Trump’s triumph, democracy’s downturn

What Trump’s election teaches us about safeguarding democracies

Olav Bjerke Soldal
9 min readNov 10, 2024

Much has been said about Trumpism (Trump’s particular brand of politics) and the conditions that have enabled it (the prime suspect; the secular decay of and distrust in political institutions, including journalism, political parties and state agencies). In many ways, Trump follows the ‘road more travelled’ by staple authoritarian regimes seen across Eurasia (most notably Russia, but also Turkey, Kazaksthan, Azerbajan and Belarus) Eastern Europe (Hungary and to some extent Poland and Slovakia), and increasingly in the Global South (such as Bolsonaro in Brazil, Milei in Argentina, Kagame in Rwanda, and the juntas of Thailand and Myanmar).

Several books exist on each of these countries and their non-democratic tendencies. No need to rehash all that history. In this blog post, I will rather direct attention to a future with Trump as a ‘near-and-present’ danger, and what a future where Trumpism has triumphed, twice — becoming the majority position in the US democracy, may hold for democracy at home.

While American elections, and presidential elections in particular, are an extreme case, there are still several lessons to be drawn — especially as the American democracy sets standards and norms for so many other democracies and ‘like-minded’ countries around the world. If we want to preserve democracy, here are three key lessons to be drawn from the latest American elections:

(Let me add: I am not the first to make these points; some of which may seem self-evident to many of you. Still, Trump’s campaign and election win are so shattering to any norms and accepted wisdom that it is necessary to repeat, again and again over the next 4 years, the norms we earlier took for granted and considered part-and-parcel of modern-day liberal democracies)

First: The cartelized two-party representational system is fundamentally flawed.

• [Records from a collection]
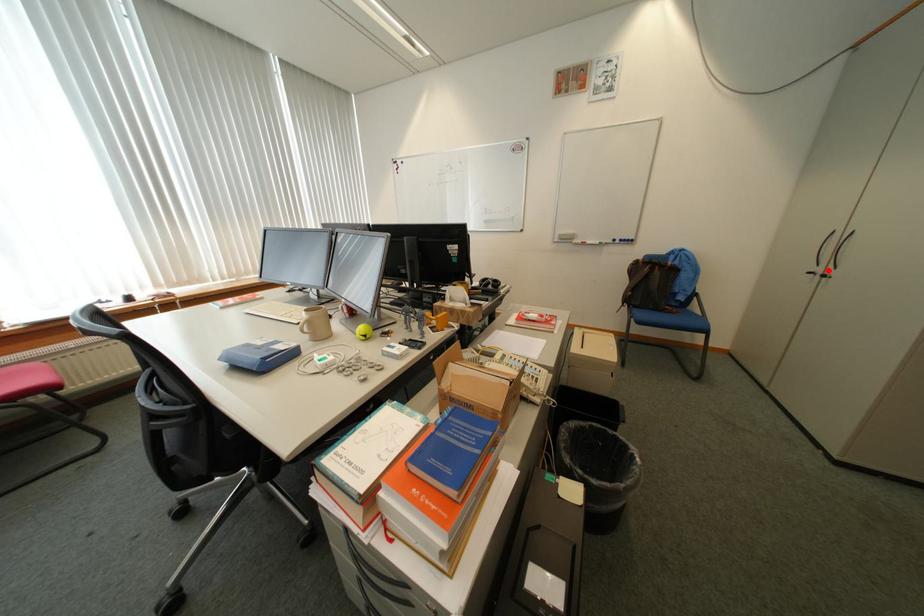
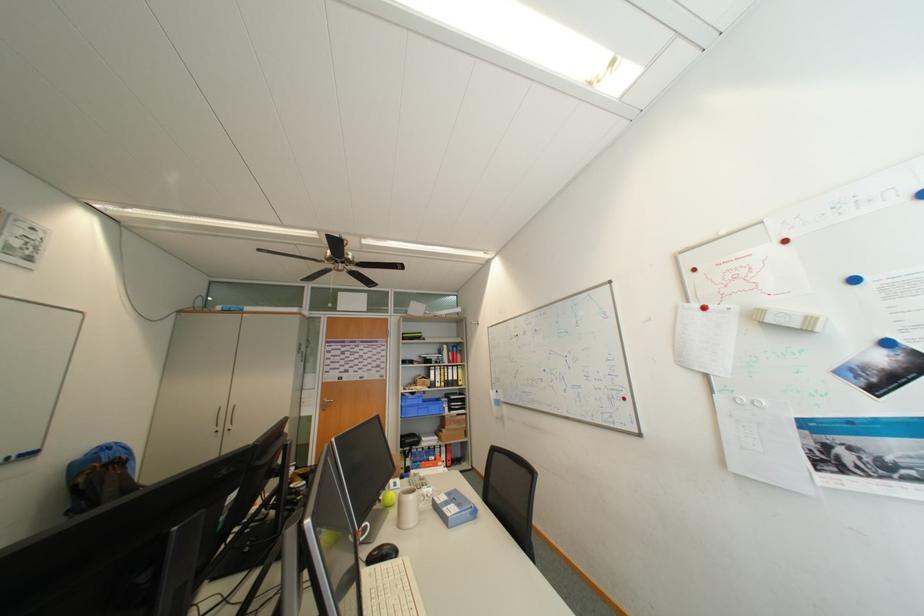
Find the pixel in the second image that matches the highlighted location in the first image.

(229, 429)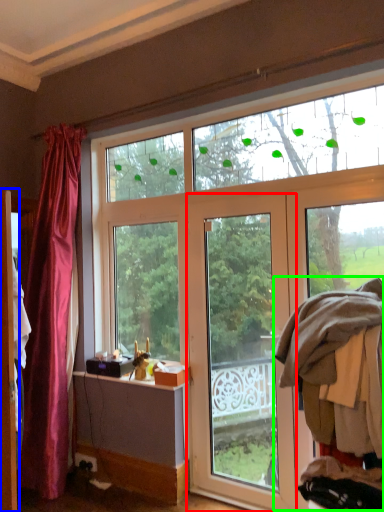
Question: Considering the real-world distances, which object is closest to door (highlighted by a red box)? screen door (highlighted by a blue box) or laundry (highlighted by a green box).

Choices:
 (A) screen door
 (B) laundry

Answer: (B)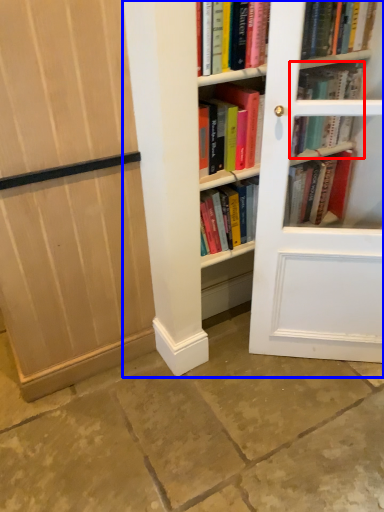
Question: Which point is further to the camera, book (highlighted by a red box) or bookcase (highlighted by a blue box)?

Choices:
 (A) book
 (B) bookcase

Answer: (A)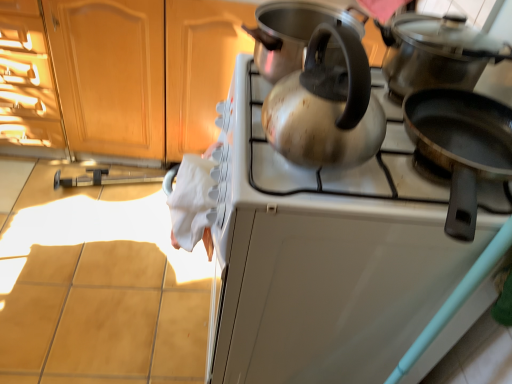
Question: Does satin silver kettle at upper center appear on the left side of satin silver kettle at center?

Choices:
 (A) no
 (B) yes

Answer: (A)

Question: Considering the relative sizes of satin silver kettle at upper center and satin silver kettle at center in the image provided, is satin silver kettle at upper center smaller than satin silver kettle at center?

Choices:
 (A) yes
 (B) no

Answer: (B)

Question: From the image's perspective, would you say satin silver kettle at upper center is shown under satin silver kettle at center?

Choices:
 (A) yes
 (B) no

Answer: (A)

Question: Considering the relative sizes of satin silver kettle at upper center and satin silver kettle at center in the image provided, is satin silver kettle at upper center wider than satin silver kettle at center?

Choices:
 (A) no
 (B) yes

Answer: (B)

Question: From a real-world perspective, is satin silver kettle at upper center physically below satin silver kettle at center?

Choices:
 (A) yes
 (B) no

Answer: (A)

Question: From a real-world perspective, relative to shiny metallic kettle at upper center, arranged as the 2th kitchen appliance when viewed from the top, is wooden cabinet at upper left vertically above or below?

Choices:
 (A) below
 (B) above

Answer: (A)

Question: Relative to shiny metallic kettle at upper center, placed as the 2th kitchen appliance when sorted from bottom to top, is wooden cabinet at upper left in front or behind?

Choices:
 (A) behind
 (B) front

Answer: (A)

Question: Based on their positions, is wooden cabinet at upper left located to the left or right of shiny metallic kettle at upper center, arranged as the 2th kitchen appliance when viewed from the top?

Choices:
 (A) left
 (B) right

Answer: (A)

Question: Considering the positions of point (209, 11) and point (301, 39), is point (209, 11) closer or farther from the camera than point (301, 39)?

Choices:
 (A) farther
 (B) closer

Answer: (A)

Question: Looking at their shapes, would you say black non-stick frying pan at right, which is counted as the 1th kitchen appliance, starting from the bottom, is wider or thinner than satin silver kettle at center?

Choices:
 (A) thin
 (B) wide

Answer: (B)

Question: Is point (410, 117) closer or farther from the camera than point (333, 100)?

Choices:
 (A) farther
 (B) closer

Answer: (A)

Question: From a real-world perspective, is black non-stick frying pan at right, which is counted as the 1th kitchen appliance, starting from the bottom, physically located above or below satin silver kettle at center?

Choices:
 (A) above
 (B) below

Answer: (B)

Question: In the image, is black non-stick frying pan at right, which is counted as the 1th kitchen appliance, starting from the bottom, on the left side or the right side of satin silver kettle at center?

Choices:
 (A) right
 (B) left

Answer: (A)

Question: Is satin silver kettle at center taller or shorter than satin silver kettle at upper center?

Choices:
 (A) tall
 (B) short

Answer: (B)

Question: Considering the relative positions of satin silver kettle at center and satin silver kettle at upper center in the image provided, is satin silver kettle at center to the left or to the right of satin silver kettle at upper center?

Choices:
 (A) left
 (B) right

Answer: (A)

• [Directions]
1. In the blog post on Trump's election, copy the passage from "Trump’s triumph, democracy’s" to "Thailand and Myanmar)." word for word.
2. Answer these questions using the blog post on Trump's election:
(a) Which country does the post call the most notable of the authoritarian regimes across Eurasia?
(b) Over how many years does the author say earlier norms must be repeated?
(c) What does the first lesson call fundamentally flawed?

• [Responses in order]
1.
Trump’s triumph, democracy’s downturn

What Trump’s election teaches us about safeguarding democracies

Olav Bjerke Soldal
9 min readNov 10, 2024

Much has been said about Trumpism (Trump’s particular brand of politics) and the conditions that have enabled it (the prime suspect; the secular decay of and distrust in political institutions, including journalism, political parties and state agencies). In many ways, Trump follows the ‘road more travelled’ by staple authoritarian regimes seen across Eurasia (most notably Russia, but also Turkey, Kazaksthan, Azerbajan and Belarus) Eastern Europe (Hungary and to some extent Poland and Slovakia), and increasingly in the Global South (such as Bolsonaro in Brazil, Milei in Argentina, Kagame in Rwanda, and the juntas of Thailand and Myanmar).

2.
(a) Russia
(b) The next 4 years
(c) The cartelized two-party representational system